Настоящая провинциалка, моя чудесная мама, Сидо, в душе нередко тосковала по Парижу. Парижские моды, театры и празднества не были ей в диковинку, но и она не оставалась к ним равнодушна. Всего-навсего – она любила их с неудержимой яростью, капризной, подчас кокетливой, собираясь в Париж так, словно готовилась задать кому-то хорошую взбучку. Каждые два года она словно бы запасалась Парижем впрок. К нам она возвращалась отяжелевшая от плиток шоколада, экзотических кушаний, накупленных отрезов тканей, но особенно от театральных программок и фиалкового масла и принималась живописать Париж, где было и ей отмерено по чуть-чуть от всех радостей мира и она перепробовала всё и ничего не пропустила.

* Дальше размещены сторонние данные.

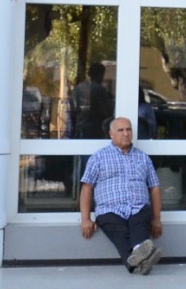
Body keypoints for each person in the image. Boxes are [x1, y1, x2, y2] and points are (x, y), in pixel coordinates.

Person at [79, 116, 165, 273]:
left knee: (140, 221)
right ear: (111, 134)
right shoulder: (98, 157)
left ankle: (137, 258)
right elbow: (87, 188)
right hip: (109, 209)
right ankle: (142, 254)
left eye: (128, 129)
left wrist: (157, 219)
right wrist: (85, 219)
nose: (125, 133)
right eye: (120, 130)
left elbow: (154, 188)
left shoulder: (143, 158)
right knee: (120, 233)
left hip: (138, 207)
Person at [69, 61, 113, 139]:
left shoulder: (78, 88)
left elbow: (72, 110)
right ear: (100, 75)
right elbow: (107, 111)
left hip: (79, 128)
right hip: (94, 130)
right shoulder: (99, 89)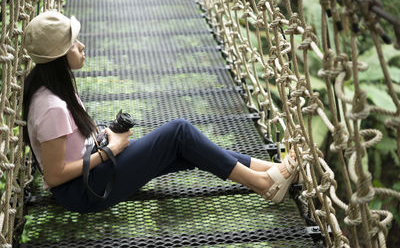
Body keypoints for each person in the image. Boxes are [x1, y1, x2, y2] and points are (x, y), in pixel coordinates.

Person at [22, 11, 299, 214]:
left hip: (89, 174)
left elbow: (68, 148)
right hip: (83, 191)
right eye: (73, 43)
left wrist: (104, 138)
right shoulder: (51, 106)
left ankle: (273, 170)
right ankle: (264, 185)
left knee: (186, 146)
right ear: (58, 57)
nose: (81, 46)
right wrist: (111, 151)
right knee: (179, 132)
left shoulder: (51, 88)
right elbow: (54, 176)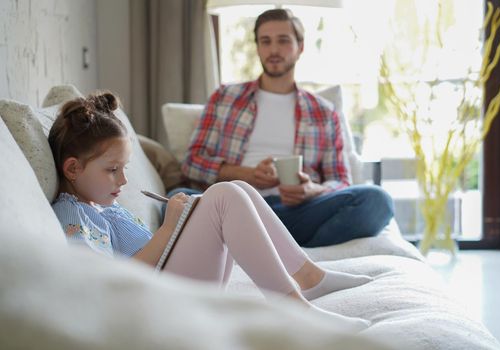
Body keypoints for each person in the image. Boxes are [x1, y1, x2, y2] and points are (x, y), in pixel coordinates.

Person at [48, 91, 372, 331]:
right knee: (224, 194)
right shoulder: (74, 216)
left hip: (170, 289)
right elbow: (106, 281)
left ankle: (309, 276)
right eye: (112, 169)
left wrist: (182, 225)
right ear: (73, 169)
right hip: (157, 306)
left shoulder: (102, 205)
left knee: (239, 190)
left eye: (123, 168)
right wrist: (169, 229)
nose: (123, 179)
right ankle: (294, 309)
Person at [178, 8, 394, 247]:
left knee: (377, 201)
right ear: (258, 47)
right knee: (176, 200)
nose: (273, 50)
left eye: (283, 41)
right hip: (235, 205)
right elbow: (192, 162)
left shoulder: (323, 111)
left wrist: (311, 189)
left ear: (300, 47)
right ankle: (287, 250)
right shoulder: (225, 97)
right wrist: (246, 175)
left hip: (297, 212)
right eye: (265, 41)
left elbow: (341, 180)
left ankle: (276, 251)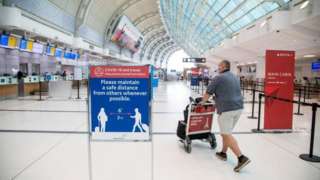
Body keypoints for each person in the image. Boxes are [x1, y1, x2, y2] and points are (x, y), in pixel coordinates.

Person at [201, 60, 250, 172]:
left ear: (223, 67)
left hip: (227, 109)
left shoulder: (218, 77)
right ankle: (223, 153)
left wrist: (202, 103)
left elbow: (208, 93)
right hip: (238, 108)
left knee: (226, 134)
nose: (218, 67)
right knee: (227, 133)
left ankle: (241, 158)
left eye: (219, 66)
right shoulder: (235, 77)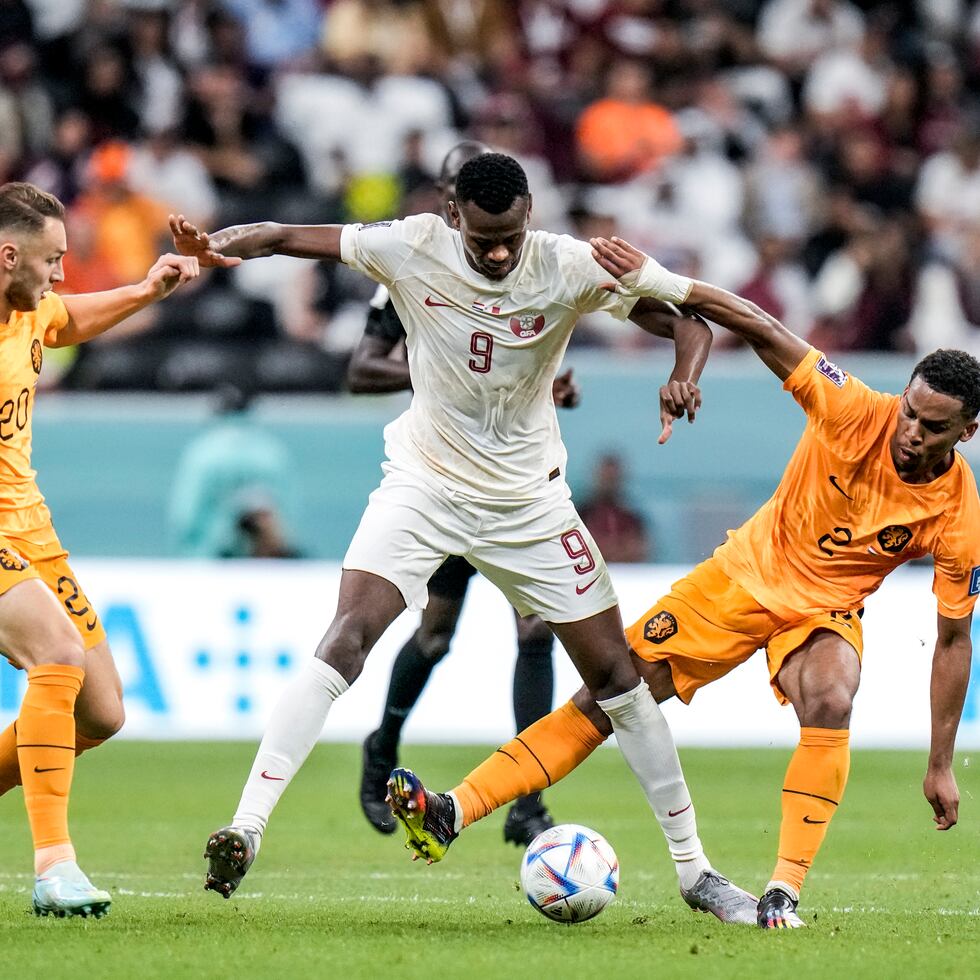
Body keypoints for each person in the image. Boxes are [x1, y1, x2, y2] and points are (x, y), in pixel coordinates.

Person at [171, 151, 758, 923]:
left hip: (529, 505)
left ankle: (695, 872)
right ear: (454, 217)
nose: (500, 253)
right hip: (425, 485)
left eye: (512, 235)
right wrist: (219, 244)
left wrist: (684, 372)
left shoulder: (565, 263)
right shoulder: (409, 245)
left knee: (619, 677)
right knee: (349, 635)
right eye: (485, 239)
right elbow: (284, 234)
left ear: (529, 216)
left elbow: (687, 320)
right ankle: (245, 829)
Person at [393, 234, 980, 931]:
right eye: (911, 410)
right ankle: (453, 812)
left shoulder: (958, 514)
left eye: (931, 425)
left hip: (821, 611)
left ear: (967, 431)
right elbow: (761, 326)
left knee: (831, 695)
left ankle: (783, 892)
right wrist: (661, 280)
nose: (909, 430)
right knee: (607, 700)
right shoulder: (856, 410)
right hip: (736, 582)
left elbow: (952, 639)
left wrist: (940, 763)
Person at [349, 141, 577, 846]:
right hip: (444, 478)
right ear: (446, 204)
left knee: (535, 630)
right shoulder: (408, 274)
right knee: (436, 633)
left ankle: (528, 797)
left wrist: (550, 384)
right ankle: (380, 748)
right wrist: (441, 372)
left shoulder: (531, 270)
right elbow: (360, 369)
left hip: (515, 481)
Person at [0, 181, 199, 917]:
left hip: (32, 533)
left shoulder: (25, 311)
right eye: (51, 260)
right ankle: (55, 867)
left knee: (103, 713)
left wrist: (148, 289)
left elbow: (66, 318)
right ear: (8, 253)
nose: (59, 274)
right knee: (55, 654)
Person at [168, 383, 301, 559]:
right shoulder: (272, 451)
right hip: (266, 566)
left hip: (211, 562)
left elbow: (185, 517)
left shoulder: (202, 452)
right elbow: (289, 515)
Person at [577, 451, 650, 563]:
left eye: (613, 478)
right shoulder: (582, 514)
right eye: (606, 477)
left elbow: (641, 549)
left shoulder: (631, 516)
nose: (609, 483)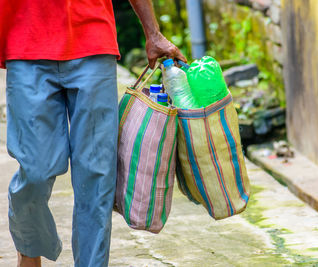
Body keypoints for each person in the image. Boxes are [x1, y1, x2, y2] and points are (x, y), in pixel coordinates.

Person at [0, 0, 186, 266]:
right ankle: (29, 252)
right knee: (35, 169)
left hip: (92, 40)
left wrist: (153, 33)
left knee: (96, 175)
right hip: (25, 40)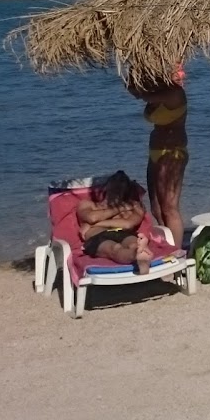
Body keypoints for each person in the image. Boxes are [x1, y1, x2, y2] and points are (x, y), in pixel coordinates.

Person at [128, 74, 188, 247]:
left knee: (169, 208)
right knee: (156, 208)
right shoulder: (157, 91)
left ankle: (176, 253)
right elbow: (133, 88)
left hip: (172, 152)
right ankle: (166, 247)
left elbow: (139, 94)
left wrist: (139, 85)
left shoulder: (175, 93)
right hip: (155, 151)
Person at [75, 171, 156, 273]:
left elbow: (128, 224)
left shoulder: (134, 205)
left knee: (134, 244)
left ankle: (139, 254)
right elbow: (92, 218)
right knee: (114, 248)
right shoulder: (88, 204)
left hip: (122, 232)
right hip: (97, 235)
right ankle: (137, 255)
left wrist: (93, 225)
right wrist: (119, 208)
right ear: (105, 188)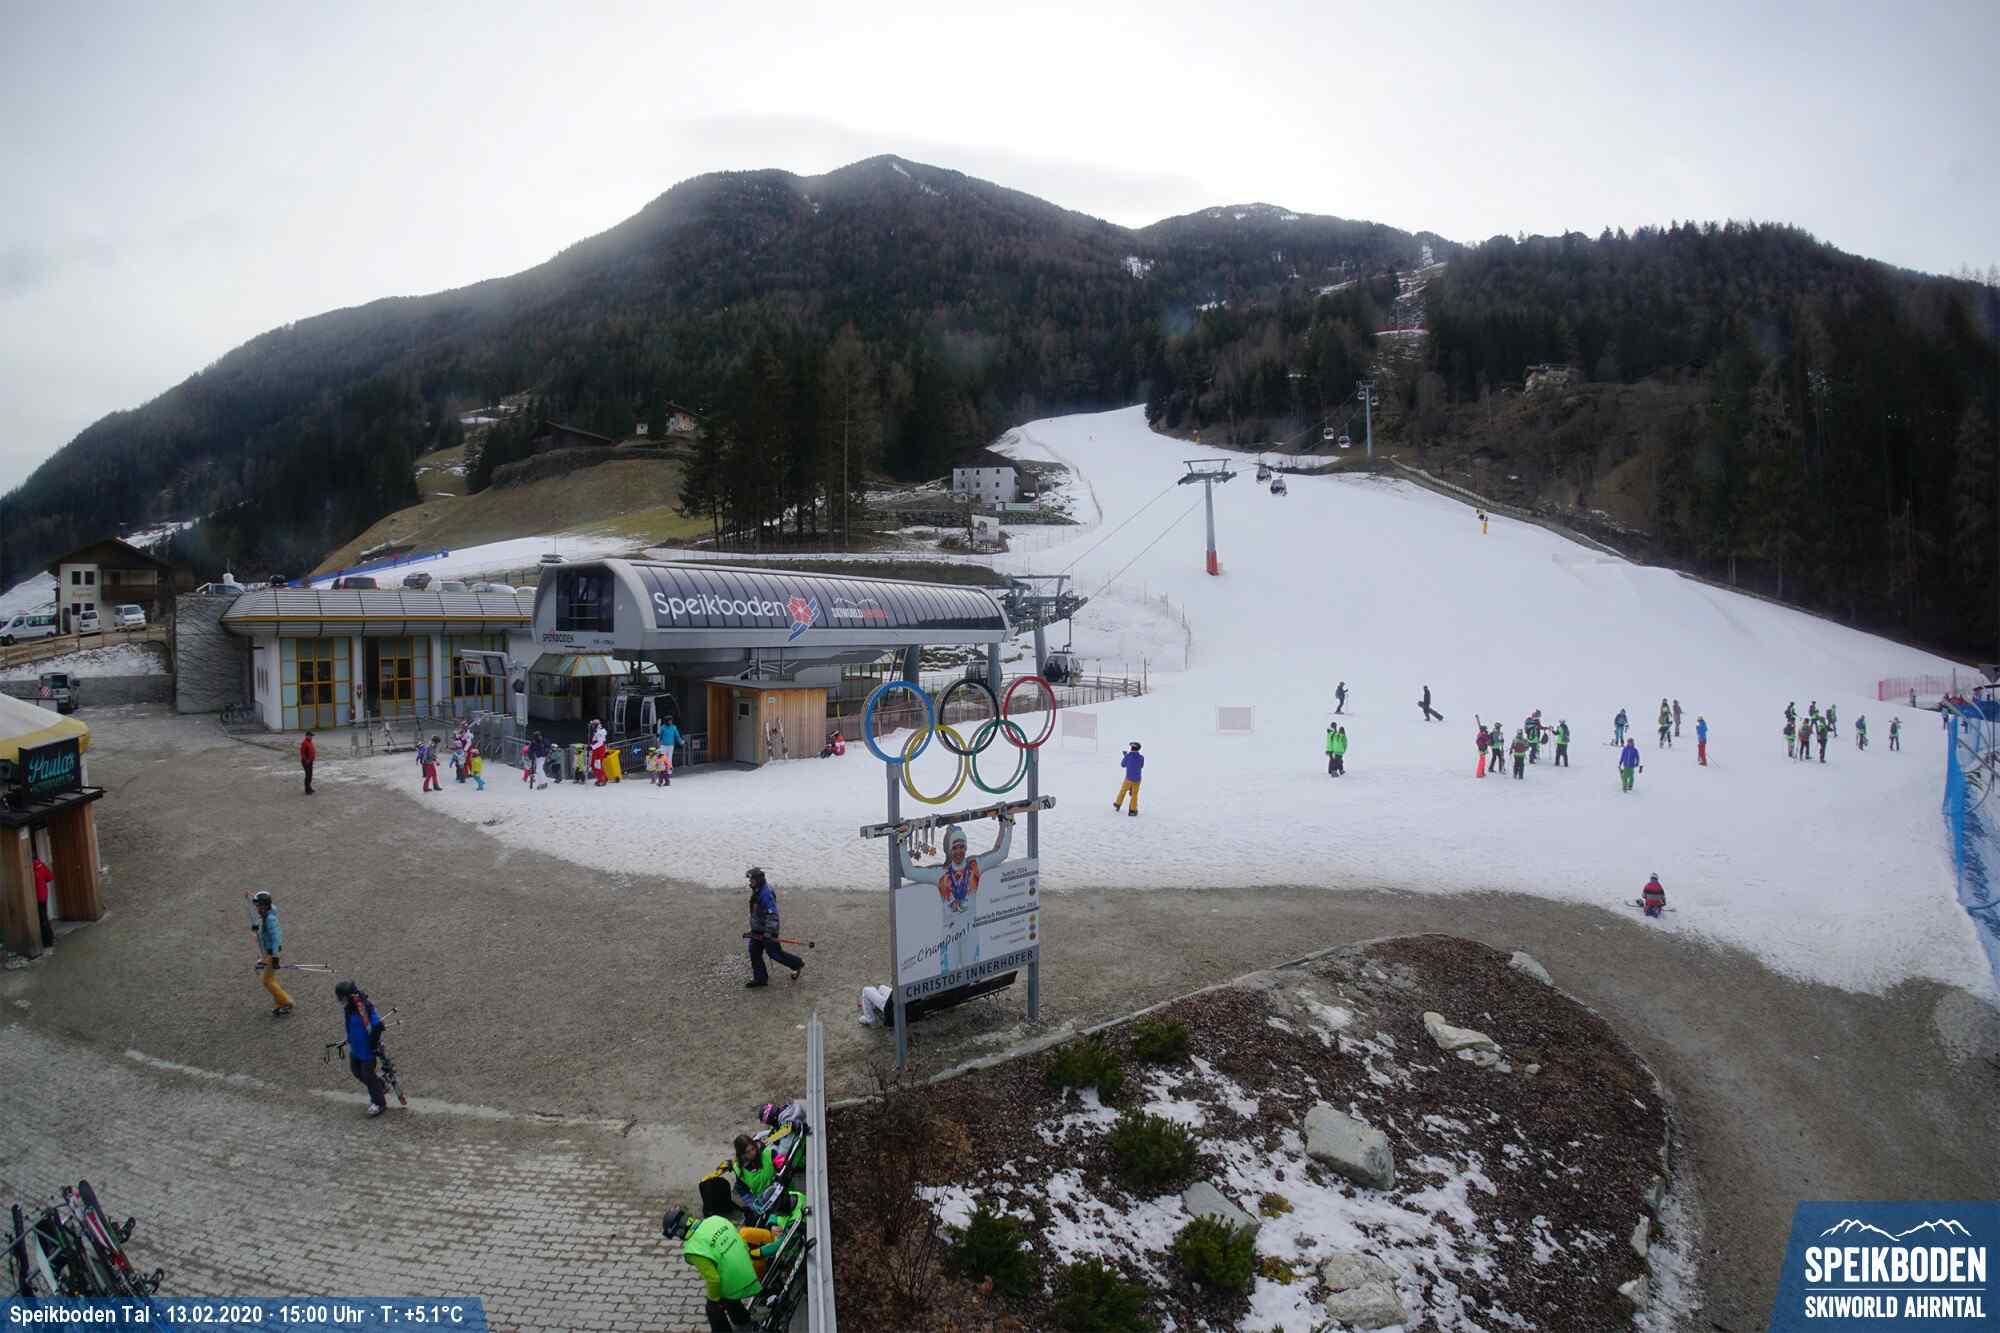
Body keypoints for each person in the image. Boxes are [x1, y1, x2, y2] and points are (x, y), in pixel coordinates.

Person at [896, 820, 1014, 976]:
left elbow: (1001, 854)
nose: (959, 851)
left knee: (972, 974)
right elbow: (910, 872)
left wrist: (1008, 825)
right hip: (950, 934)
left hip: (971, 930)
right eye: (955, 847)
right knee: (949, 975)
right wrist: (902, 841)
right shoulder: (940, 874)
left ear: (966, 847)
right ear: (949, 850)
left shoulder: (975, 866)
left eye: (962, 847)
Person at [664, 1194, 777, 1333]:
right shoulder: (715, 1219)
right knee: (726, 1291)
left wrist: (714, 1300)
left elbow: (713, 1279)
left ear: (679, 1231)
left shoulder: (693, 1249)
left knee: (712, 1306)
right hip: (751, 1270)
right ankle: (742, 1320)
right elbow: (742, 1242)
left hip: (739, 1283)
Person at [334, 980, 388, 1117]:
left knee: (368, 1076)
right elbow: (349, 1024)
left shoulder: (365, 1008)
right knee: (356, 1072)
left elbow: (378, 1025)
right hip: (356, 1048)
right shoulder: (349, 1008)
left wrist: (373, 1043)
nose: (340, 1001)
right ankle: (380, 1086)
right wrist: (349, 1037)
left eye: (342, 998)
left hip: (367, 1051)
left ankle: (379, 1103)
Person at [744, 868, 805, 988]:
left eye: (752, 879)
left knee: (775, 954)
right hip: (758, 930)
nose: (750, 881)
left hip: (768, 931)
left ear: (758, 880)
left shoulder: (766, 894)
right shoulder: (757, 890)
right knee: (754, 952)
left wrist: (768, 933)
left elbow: (772, 915)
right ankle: (760, 978)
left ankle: (797, 963)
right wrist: (753, 929)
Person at [250, 890, 293, 1016]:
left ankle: (286, 1002)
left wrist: (275, 958)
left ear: (265, 906)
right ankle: (280, 1002)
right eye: (256, 906)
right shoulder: (268, 912)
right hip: (266, 952)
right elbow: (271, 905)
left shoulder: (270, 920)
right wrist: (253, 896)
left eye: (259, 906)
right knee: (269, 979)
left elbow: (275, 939)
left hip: (271, 953)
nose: (257, 909)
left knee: (267, 980)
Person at [32, 852, 55, 951]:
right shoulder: (41, 865)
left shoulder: (30, 869)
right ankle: (50, 937)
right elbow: (50, 877)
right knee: (44, 917)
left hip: (36, 897)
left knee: (42, 919)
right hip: (44, 895)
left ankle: (47, 941)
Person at [1114, 741, 1144, 815]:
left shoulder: (1128, 756)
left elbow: (1123, 764)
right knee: (1134, 794)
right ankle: (1132, 810)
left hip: (1128, 778)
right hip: (1137, 779)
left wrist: (1125, 756)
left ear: (1131, 748)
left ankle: (1118, 803)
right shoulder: (1141, 757)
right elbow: (1141, 765)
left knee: (1123, 791)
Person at [589, 719, 608, 786]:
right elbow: (594, 741)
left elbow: (600, 743)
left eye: (593, 725)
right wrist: (590, 746)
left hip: (599, 750)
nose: (592, 726)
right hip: (596, 750)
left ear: (596, 725)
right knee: (593, 765)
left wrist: (592, 747)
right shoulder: (596, 731)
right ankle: (603, 777)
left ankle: (602, 779)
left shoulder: (600, 732)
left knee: (597, 765)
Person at [299, 730, 316, 795]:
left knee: (310, 775)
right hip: (306, 762)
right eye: (310, 736)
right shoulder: (304, 743)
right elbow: (302, 753)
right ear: (307, 736)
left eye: (311, 736)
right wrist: (306, 760)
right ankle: (307, 790)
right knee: (308, 775)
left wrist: (311, 759)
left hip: (310, 761)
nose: (311, 737)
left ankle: (309, 787)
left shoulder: (310, 742)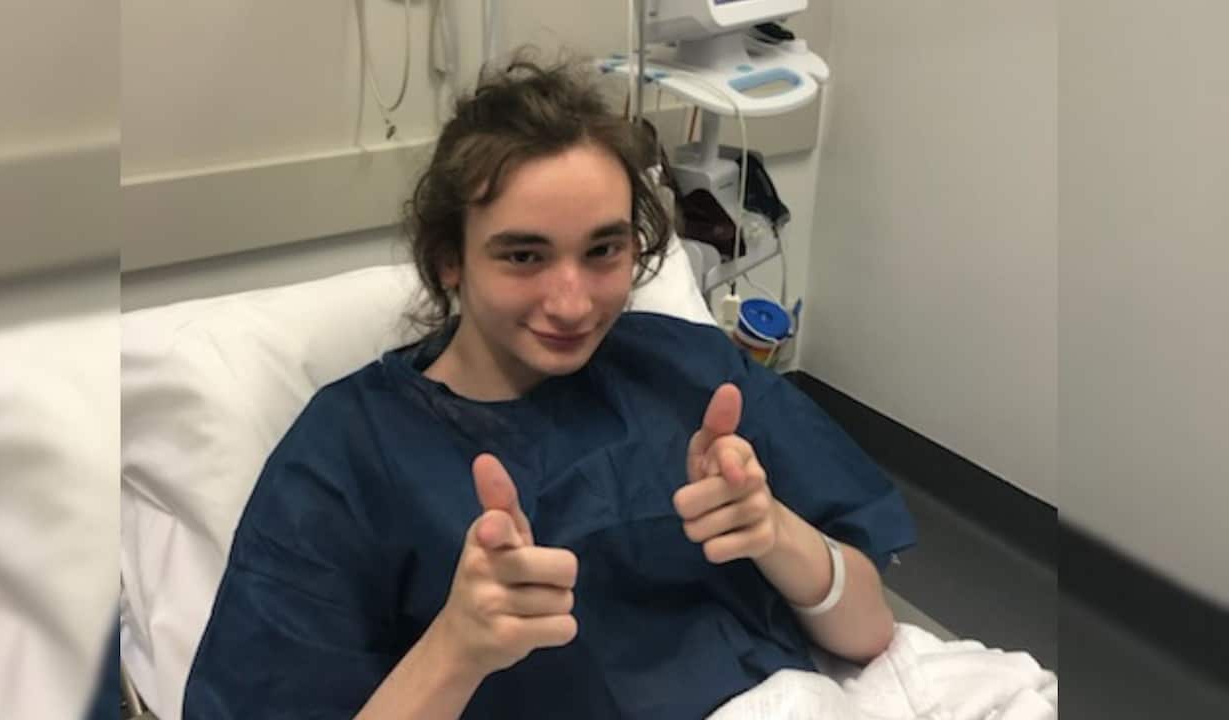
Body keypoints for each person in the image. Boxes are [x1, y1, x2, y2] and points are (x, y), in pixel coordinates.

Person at [182, 54, 916, 720]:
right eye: (524, 256)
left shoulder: (690, 371)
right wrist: (457, 647)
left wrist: (774, 531)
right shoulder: (349, 455)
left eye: (604, 249)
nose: (571, 303)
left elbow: (868, 633)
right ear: (449, 260)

За одну неделю она успевала посмотреть оживающую мумию, посетить солидный музей и новый магазин, послушать тенора, а то и лекцию о бирманской музыке. Она возвращалась в скромном пальто, самых обыкновенных чулках и очень дорогих перчатках. И поверх всего этого был ещё её рассеянный серый взгляд, лёгкий румянец сквозь налёт усталости, и тогда казалось: снова бьются её крылья и она оживляет своим присутствием всё, что вокруг неё теряет жар и вкус к жизни. Она так и не узнала, что в каждый приезд аромат её серой шубы, от которой так светло пахло её каштановыми волосами, женщиной, чистотой, лишал меня дара речи, заставлял стыдиться уже волновавшего меня запаха моих подмышек, под которыми вдруг выступал пот.